TRECHO
----
Podemos ler o capítulo da Bíblia em Números 33 sem refletir. Ele parece ser nada além de uma longa lista de lugares recordando a peregrinação de Israel desde Ramessés, no Egito, até a chegada às planícies de Moabe. Mas deve ser importante, porque é a única parte de Números que contém as palavras: “Escreveu Moisés as suas saídas […] conforme o mandado do Senhor…” (v.2).

Por que manter um registro disto? Será que esta lista traz uma estrutura sobre a qual os israelitas saindo do deserto poderiam retraçar, em seus pensamentos, aquela jornada de 40 anos e lembrar-se da fidelidade de Deus em cada local?
----
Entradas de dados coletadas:

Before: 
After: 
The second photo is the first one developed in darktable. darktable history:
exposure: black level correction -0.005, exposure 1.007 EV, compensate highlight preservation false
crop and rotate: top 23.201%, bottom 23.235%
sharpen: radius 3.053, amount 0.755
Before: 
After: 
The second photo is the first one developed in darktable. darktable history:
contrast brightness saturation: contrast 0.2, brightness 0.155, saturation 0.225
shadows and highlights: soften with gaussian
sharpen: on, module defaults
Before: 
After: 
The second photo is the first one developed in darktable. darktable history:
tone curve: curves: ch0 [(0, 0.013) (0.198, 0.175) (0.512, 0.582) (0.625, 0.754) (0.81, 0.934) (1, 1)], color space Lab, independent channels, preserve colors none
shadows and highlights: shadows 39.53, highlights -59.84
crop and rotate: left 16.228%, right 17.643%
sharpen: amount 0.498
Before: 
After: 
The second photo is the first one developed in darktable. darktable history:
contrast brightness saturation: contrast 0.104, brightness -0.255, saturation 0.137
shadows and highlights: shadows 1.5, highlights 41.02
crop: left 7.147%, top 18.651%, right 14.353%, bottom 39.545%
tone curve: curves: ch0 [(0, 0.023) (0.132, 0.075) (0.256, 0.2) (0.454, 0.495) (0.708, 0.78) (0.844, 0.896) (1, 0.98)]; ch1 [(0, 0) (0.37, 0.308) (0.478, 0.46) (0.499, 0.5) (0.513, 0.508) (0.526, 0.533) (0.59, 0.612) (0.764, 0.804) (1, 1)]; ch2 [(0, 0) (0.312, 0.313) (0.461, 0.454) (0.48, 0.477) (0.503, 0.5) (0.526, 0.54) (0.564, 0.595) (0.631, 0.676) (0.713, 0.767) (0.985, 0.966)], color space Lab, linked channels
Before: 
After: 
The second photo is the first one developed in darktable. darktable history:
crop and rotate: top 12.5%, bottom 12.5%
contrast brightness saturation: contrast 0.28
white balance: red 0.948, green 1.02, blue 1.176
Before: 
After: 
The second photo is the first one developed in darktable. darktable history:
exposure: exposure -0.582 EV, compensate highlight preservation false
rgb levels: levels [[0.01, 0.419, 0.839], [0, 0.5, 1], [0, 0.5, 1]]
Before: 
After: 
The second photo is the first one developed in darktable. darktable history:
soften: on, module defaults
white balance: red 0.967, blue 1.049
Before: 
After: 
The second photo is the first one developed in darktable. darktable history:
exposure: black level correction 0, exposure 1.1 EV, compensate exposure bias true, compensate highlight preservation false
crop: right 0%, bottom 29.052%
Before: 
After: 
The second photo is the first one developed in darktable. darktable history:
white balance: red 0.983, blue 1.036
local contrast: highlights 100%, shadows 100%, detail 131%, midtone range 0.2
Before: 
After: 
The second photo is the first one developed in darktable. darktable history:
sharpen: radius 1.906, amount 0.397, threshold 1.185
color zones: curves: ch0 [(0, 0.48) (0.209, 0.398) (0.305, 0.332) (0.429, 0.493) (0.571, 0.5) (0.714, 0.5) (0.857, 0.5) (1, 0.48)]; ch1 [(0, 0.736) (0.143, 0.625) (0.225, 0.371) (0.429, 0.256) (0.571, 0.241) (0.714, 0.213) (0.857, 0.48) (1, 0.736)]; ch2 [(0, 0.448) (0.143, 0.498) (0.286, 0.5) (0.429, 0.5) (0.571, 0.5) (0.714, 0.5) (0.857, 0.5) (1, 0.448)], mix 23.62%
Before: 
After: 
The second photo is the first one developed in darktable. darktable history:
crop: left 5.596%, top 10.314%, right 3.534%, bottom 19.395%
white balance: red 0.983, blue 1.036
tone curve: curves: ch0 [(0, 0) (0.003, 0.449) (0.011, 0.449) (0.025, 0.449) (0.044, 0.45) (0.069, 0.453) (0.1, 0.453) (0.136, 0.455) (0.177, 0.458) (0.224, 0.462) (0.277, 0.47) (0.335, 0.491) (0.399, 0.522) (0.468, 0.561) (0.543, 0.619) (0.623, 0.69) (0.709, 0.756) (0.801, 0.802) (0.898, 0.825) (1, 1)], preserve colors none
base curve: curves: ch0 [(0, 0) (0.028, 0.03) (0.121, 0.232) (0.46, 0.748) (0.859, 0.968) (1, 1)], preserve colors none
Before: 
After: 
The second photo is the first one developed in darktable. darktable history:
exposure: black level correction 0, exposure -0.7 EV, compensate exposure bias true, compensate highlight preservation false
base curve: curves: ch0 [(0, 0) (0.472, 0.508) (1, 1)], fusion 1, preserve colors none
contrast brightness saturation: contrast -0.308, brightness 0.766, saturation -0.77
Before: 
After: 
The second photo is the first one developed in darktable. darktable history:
----
AÇÕES A REALIZAR
A. Com base no trecho sobre Números 33, responda:
(i) De que lugar parte e aonde chega a peregrinação de Israel registrada no capítulo?
(ii) Que palavras citadas do versículo 2 só aparecem nessa parte de Números?
(iii) Quantos anos durou a jornada que os israelitas poderiam retraçar em pensamento?
B. Prossiga com o trecho sobre Números 33 a partir da última frase apresentada.

RESPOSTAS ESPERADAS
A.
(i) Parte de Ramessés, no Egito, e chega às planícies de Moabe.
(ii) "Escreveu Moisés as suas saídas […] conforme o mandado do Senhor…"
(iii) 40 anos.

B.
Eu imagino um pai israelita, sentado perto de uma fogueira, recordando-se com seu filho: “Nunca me esquecerei de Refidim! Eu estava morrendo de sede, com nada além de areia e sálvia estendendo-se por centenas de quilômetros. Então, Deus orientou Moisés a pegar seu bordão e bater numa rocha — uma dura laje de pederneira. Pensei: Que gesto fútil; ele nunca tirará alguma coisa daquela pedra. Mas, para minha surpresa, água jorrou daquela rocha! Um generoso fluir que satisfez a sede dos milhares de israelitas. Nunca me esquecerei daquele dia!” (Salmo 114:8; Números 20:8-13; 33:14).

Então, por que não tentar? Reflita sobre a sua vida — etapa por etapa — e lembre-se de todos os modos como Deus lhe mostrou Seu amor fiel, aliança de amor.